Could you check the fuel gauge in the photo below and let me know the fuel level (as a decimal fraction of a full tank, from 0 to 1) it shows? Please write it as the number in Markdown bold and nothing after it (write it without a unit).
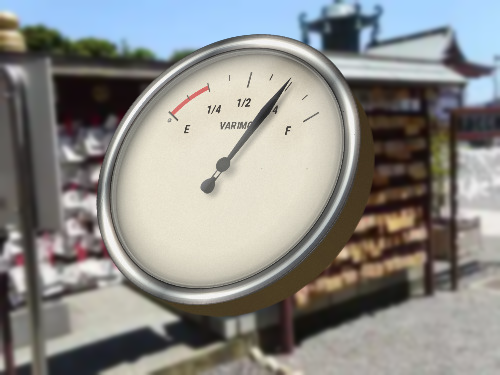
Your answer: **0.75**
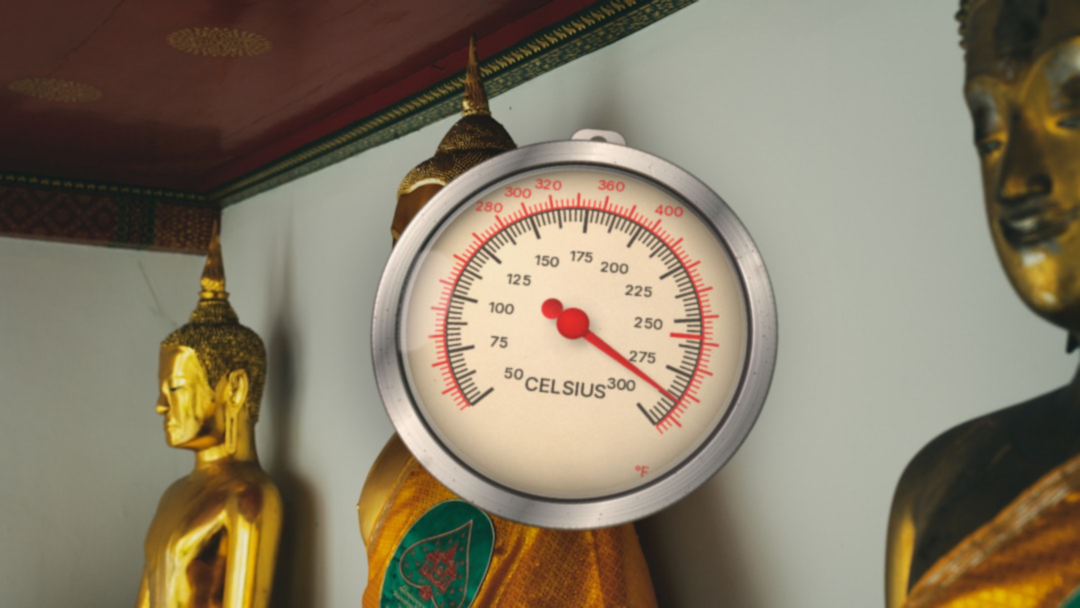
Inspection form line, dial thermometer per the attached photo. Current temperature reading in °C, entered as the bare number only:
287.5
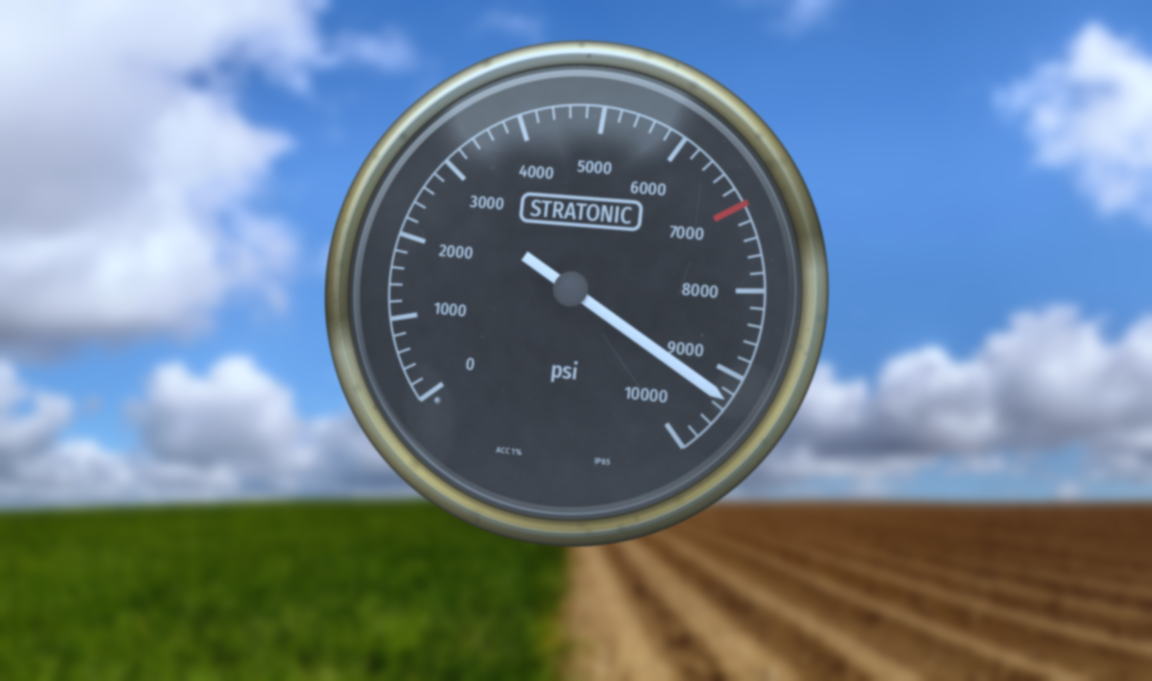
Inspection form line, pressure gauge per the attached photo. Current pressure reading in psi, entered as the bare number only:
9300
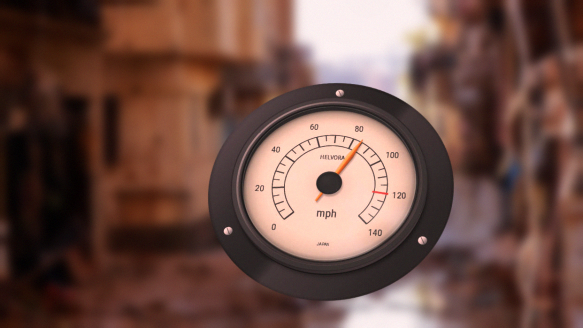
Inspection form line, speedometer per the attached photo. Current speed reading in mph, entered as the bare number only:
85
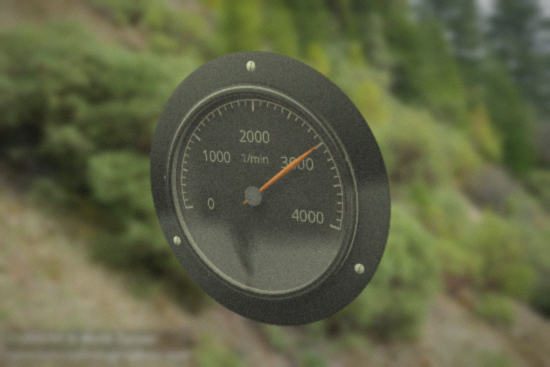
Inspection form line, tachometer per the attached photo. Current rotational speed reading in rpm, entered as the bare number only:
3000
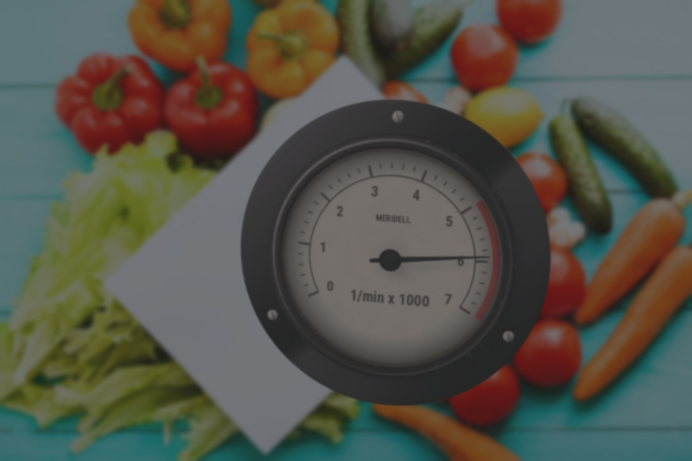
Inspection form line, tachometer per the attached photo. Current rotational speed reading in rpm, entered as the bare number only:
5900
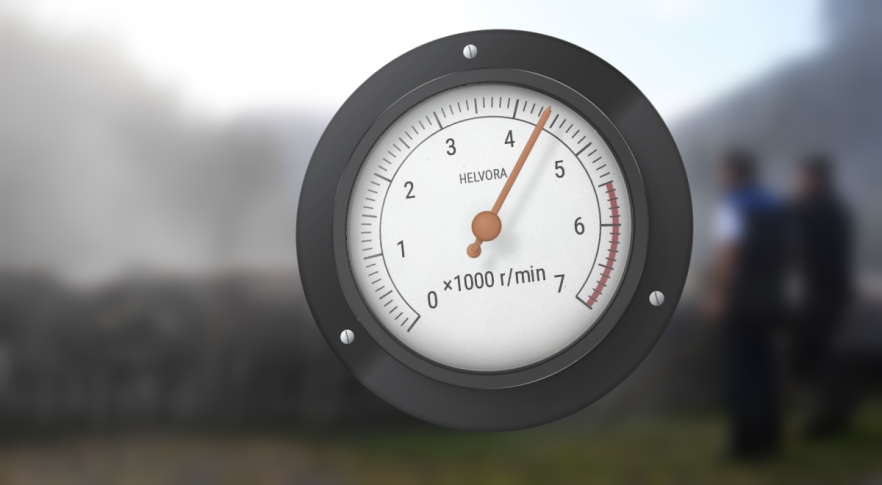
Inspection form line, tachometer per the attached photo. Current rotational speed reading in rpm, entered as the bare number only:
4400
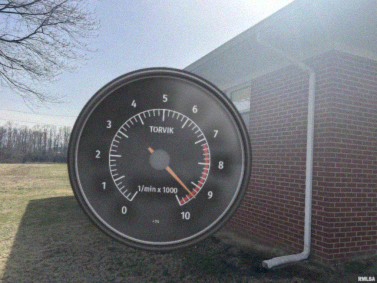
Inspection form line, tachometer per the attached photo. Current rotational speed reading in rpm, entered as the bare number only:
9400
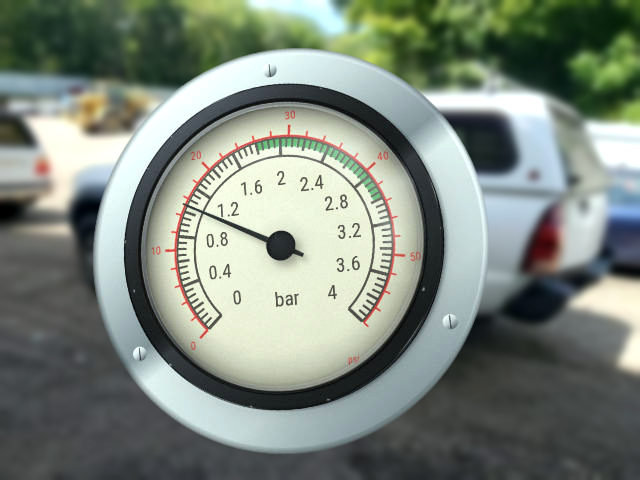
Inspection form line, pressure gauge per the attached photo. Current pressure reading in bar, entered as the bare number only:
1.05
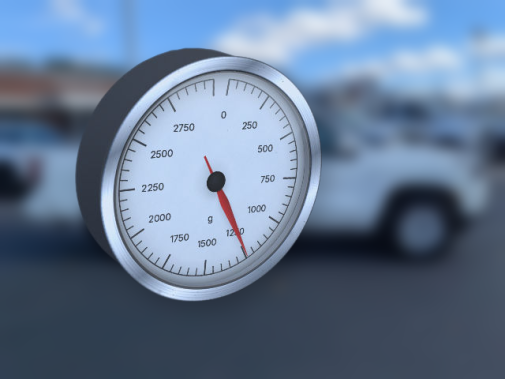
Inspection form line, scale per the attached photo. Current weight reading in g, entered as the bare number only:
1250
※ ※ ※
* [What is required]
Reproduce the data above verbatim, line by line, omitting every picture.

* [Task output]
Could you check the fuel gauge in the photo below and let me know the fuel level (as a decimal fraction of a full tank, from 0 to 1) it shows? Please write it as the number in Markdown bold and nothing after it (write it without a unit).
Your answer: **0.75**
Inspection form line, dial thermometer per the attached photo. Current temperature reading in °C, entered as the bare number only:
287.5
Inspection form line, pressure gauge per the attached photo. Current pressure reading in psi, entered as the bare number only:
9300
Inspection form line, speedometer per the attached photo. Current speed reading in mph, entered as the bare number only:
85
Inspection form line, tachometer per the attached photo. Current rotational speed reading in rpm, entered as the bare number only:
3000
Inspection form line, tachometer per the attached photo. Current rotational speed reading in rpm, entered as the bare number only:
5900
Inspection form line, tachometer per the attached photo. Current rotational speed reading in rpm, entered as the bare number only:
4400
Inspection form line, tachometer per the attached photo. Current rotational speed reading in rpm, entered as the bare number only:
9400
Inspection form line, pressure gauge per the attached photo. Current pressure reading in bar, entered as the bare number only:
1.05
Inspection form line, scale per the attached photo. Current weight reading in g, entered as the bare number only:
1250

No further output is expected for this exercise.